By Alexander Wallace
I have talked before of strange ways of finding books. Now, I must praise BookBub, a book deal email service proffered to me by my mother. It was in a BookBub email that I learned of Daniel Quinn, and his alternate history novel After Dachau. To my great pleasure, in reading that email I found what is, in full seriousness, one of the best alternate history novels I have ever had the pleasure of reading.
You can probably guess from the title that After Dachau is another Nazi victory story. Beyond that, though, Quinn has done something very interesting and very original. That is what makes writing about After Dachau so difficult; to reveal too much of what is going on will inevitably spoil the pleasure of discovery for the reader. Avoid reading the Amazon summary; it was written with a current zeitgeist in mind and reveals what would have more emotional impact had the reader not known it.
The book starts with your main character and narrator, Jason Tull, becoming fascinated with instances of people seemingly being reincarnated in the bodies of others, sometimes after accidents. He takes up a job at an institution researching such occurrences, and is sent to several places on different continents to investigate people who purport to be reincarnated; there are brief sequences in Johannesburg and Tunis.
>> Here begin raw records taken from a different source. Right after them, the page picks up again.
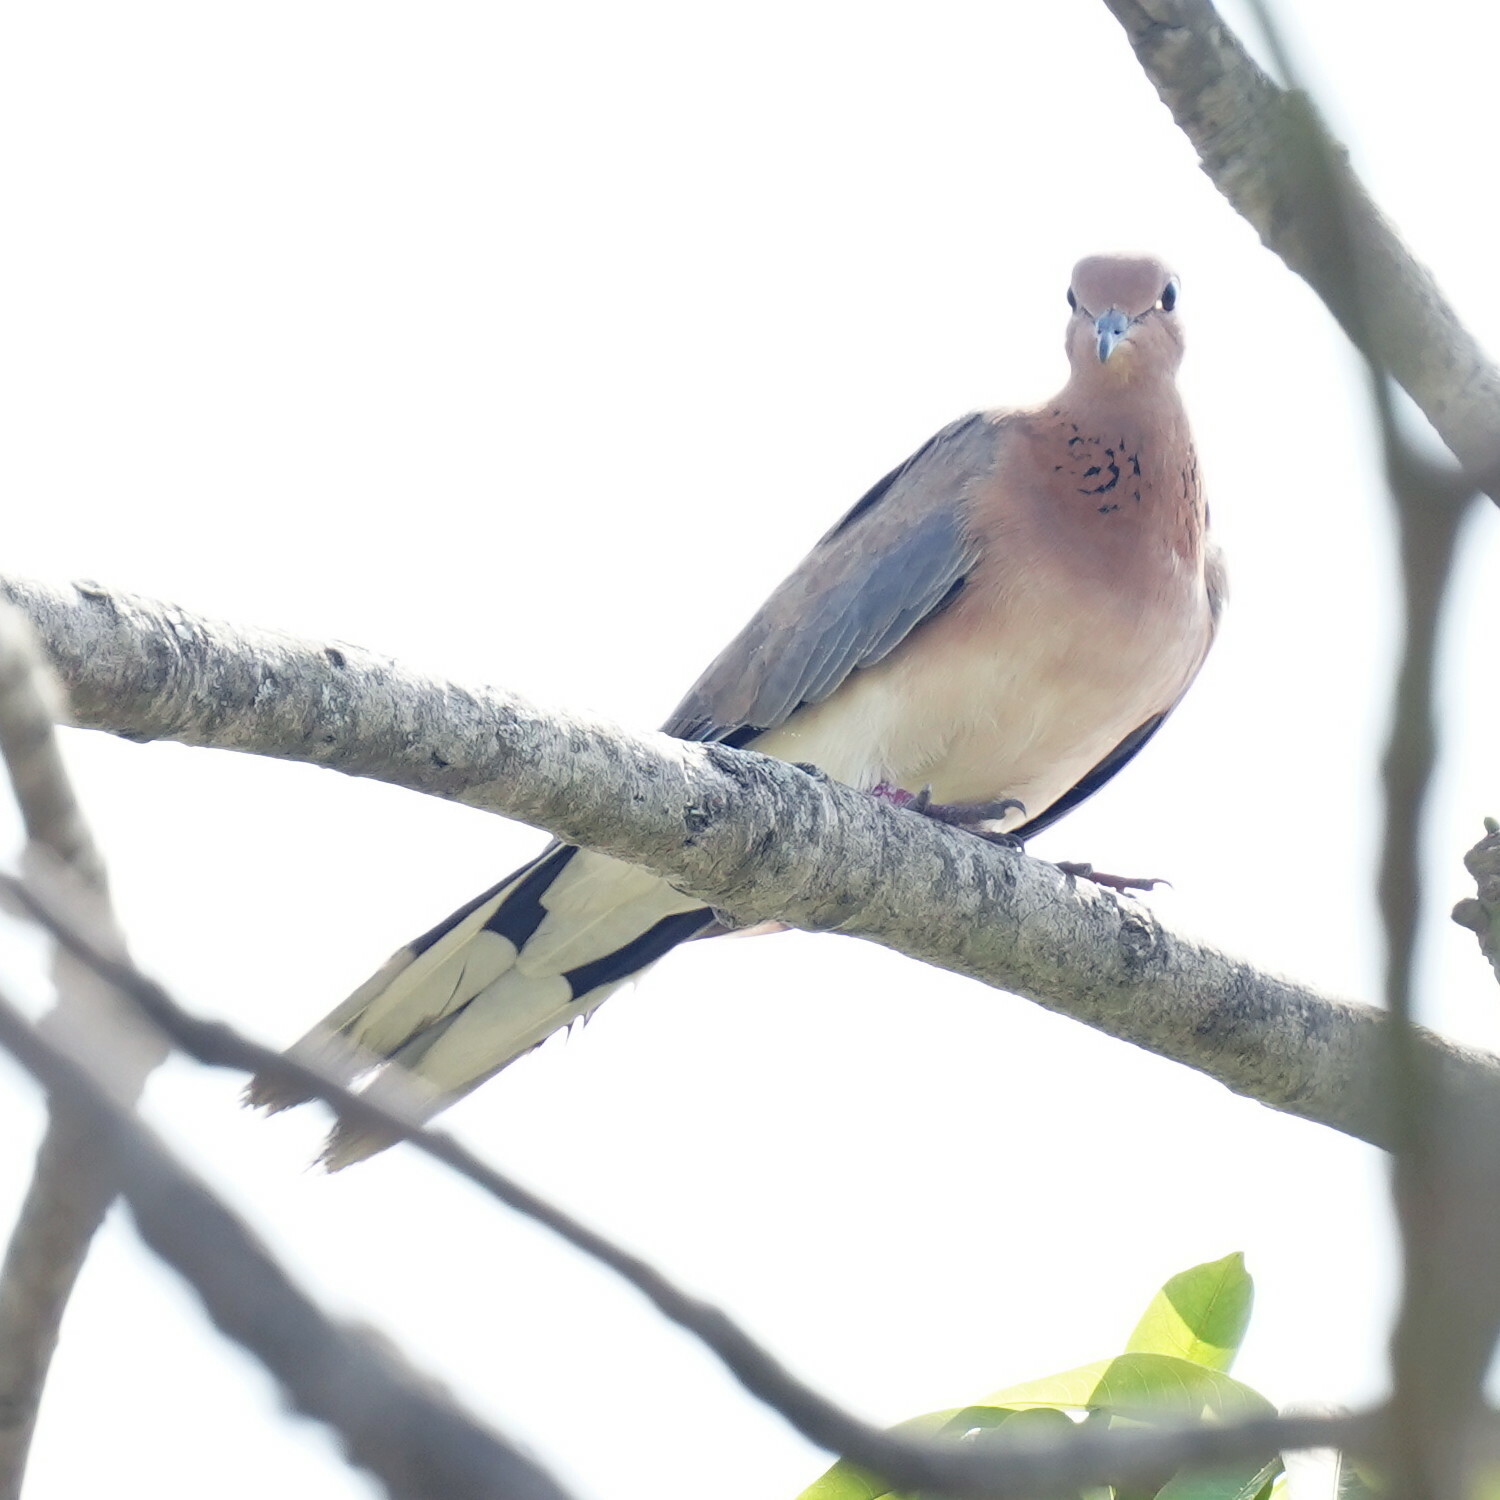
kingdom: Animalia
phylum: Chordata
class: Aves
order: Columbiformes
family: Columbidae
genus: Spilopelia
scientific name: Spilopelia senegalensis
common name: Laughing dove
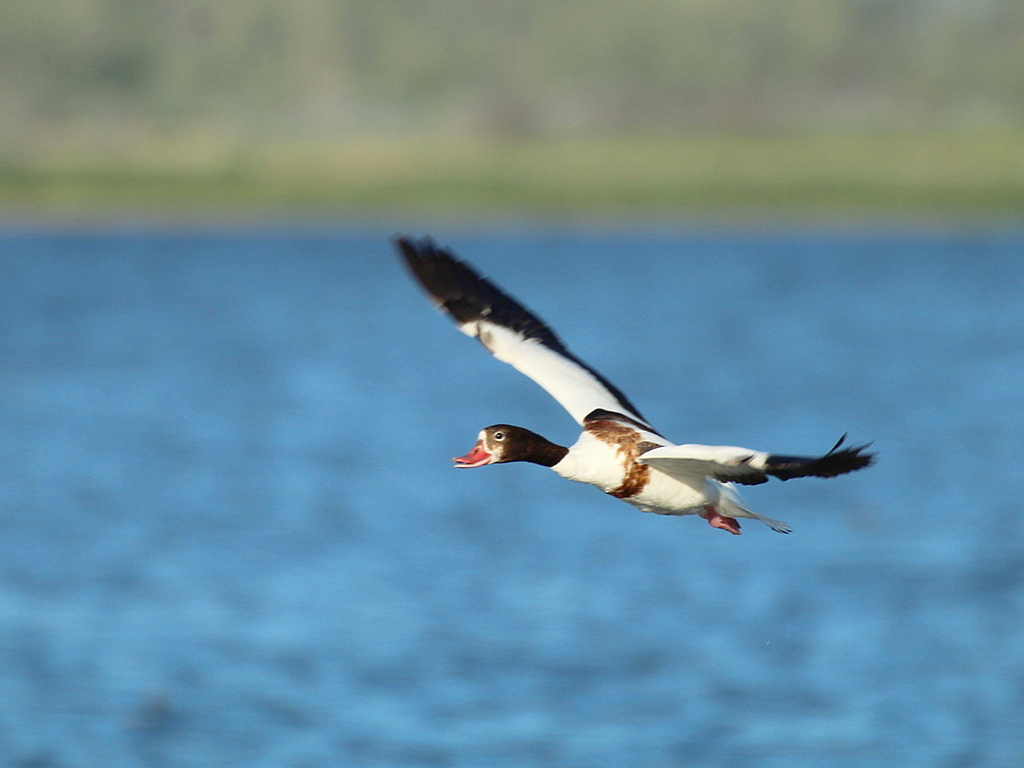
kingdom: Animalia
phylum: Chordata
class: Aves
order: Anseriformes
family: Anatidae
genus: Tadorna
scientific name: Tadorna tadorna
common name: Common shelduck
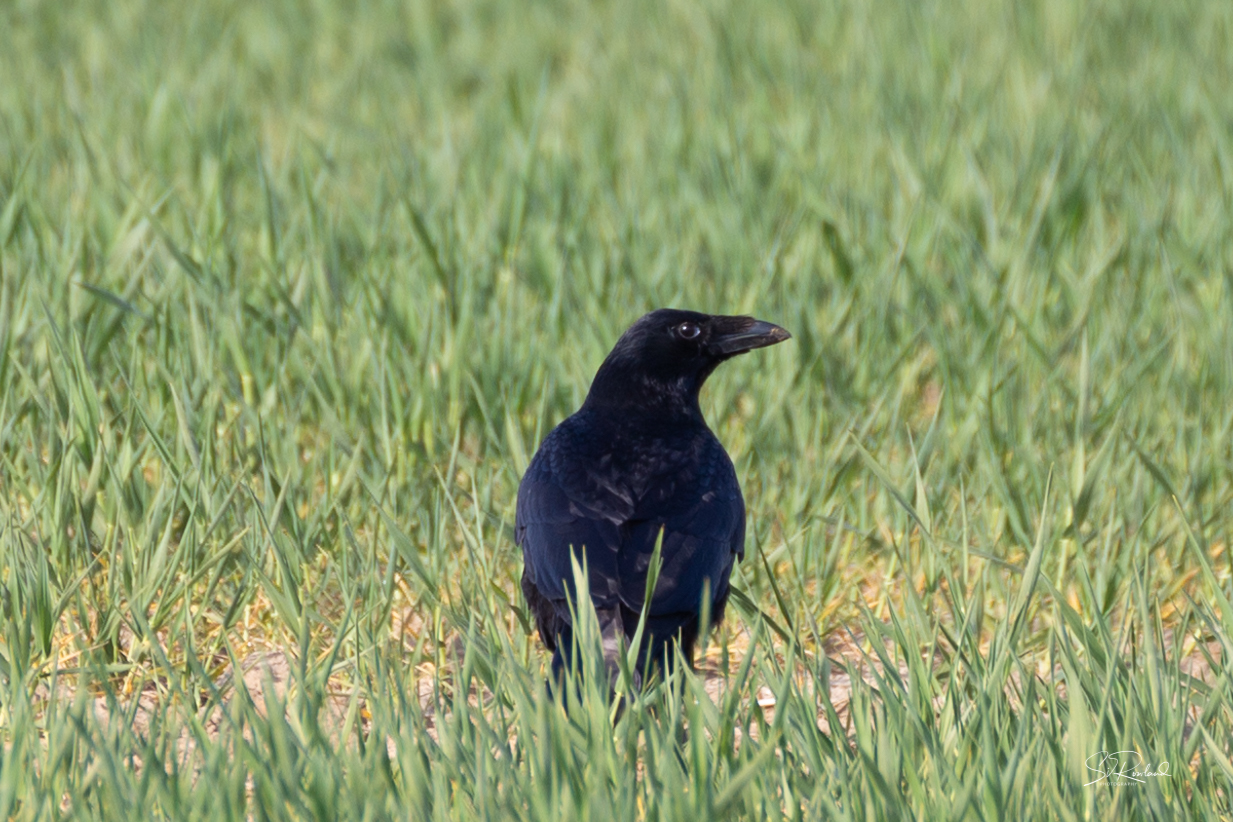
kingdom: Animalia
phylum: Chordata
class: Aves
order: Passeriformes
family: Corvidae
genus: Corvus
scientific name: Corvus corone
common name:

Jason is thrown for a loop when he is assigned to the case of Mallory, a woman who, after a car crash, wakes up with an entirely different set of memories. Jason rushes to Oneonta, New York, to investigate what she says. The two spend much time around each other, talking through her memories and navigating the fact that her current family is not the one she remembers.
Everything after that is too vital to discuss in a review like this. What I can say with certainty is that Quinn has handled the creation of his alternate world with a care and a cleverness many alternate history writers have never matched. Quinn is very good at choosing what details to give you; they are details that sound like artistic license or creative description at first, but end up meaning much more later in the book. He pieces together this world in the manner of a master craftsman, and on at least one occasion it made my jaw drop.
The book is given a real human element to it by the characterizations of Jason and Mallory. Jason is something of a social climber, a middle class professional without much accomplishment and a desire for something more. He is something of the fifties conventional man, the professional who tries to find happiness in white-collar work. He is confronted with Mallory, someone who is very much not made in that mold; she has very different ideas of where she is in the world, and the dissonance between the two provides much of the thematic spine of the novel.
This is a book about memory, personal and historical. To put it in a way that doesn’t spoil too much, it interrogates what about the past that we remember, and what we want to remember. It is about the unpleasant things that were done to create the world we live in, and how we refuse to confront those unpleasant truths.
I know that this isn’t the most satisfying review, given how vague it is, but I entreat the reader: if you are at all interested in probing what alternate history can do, read this book now. This is the sort of book that the genre needs more of: the daring and the bold and the intensely human. After Dachau is all of that and more, and it is something we should take care to study.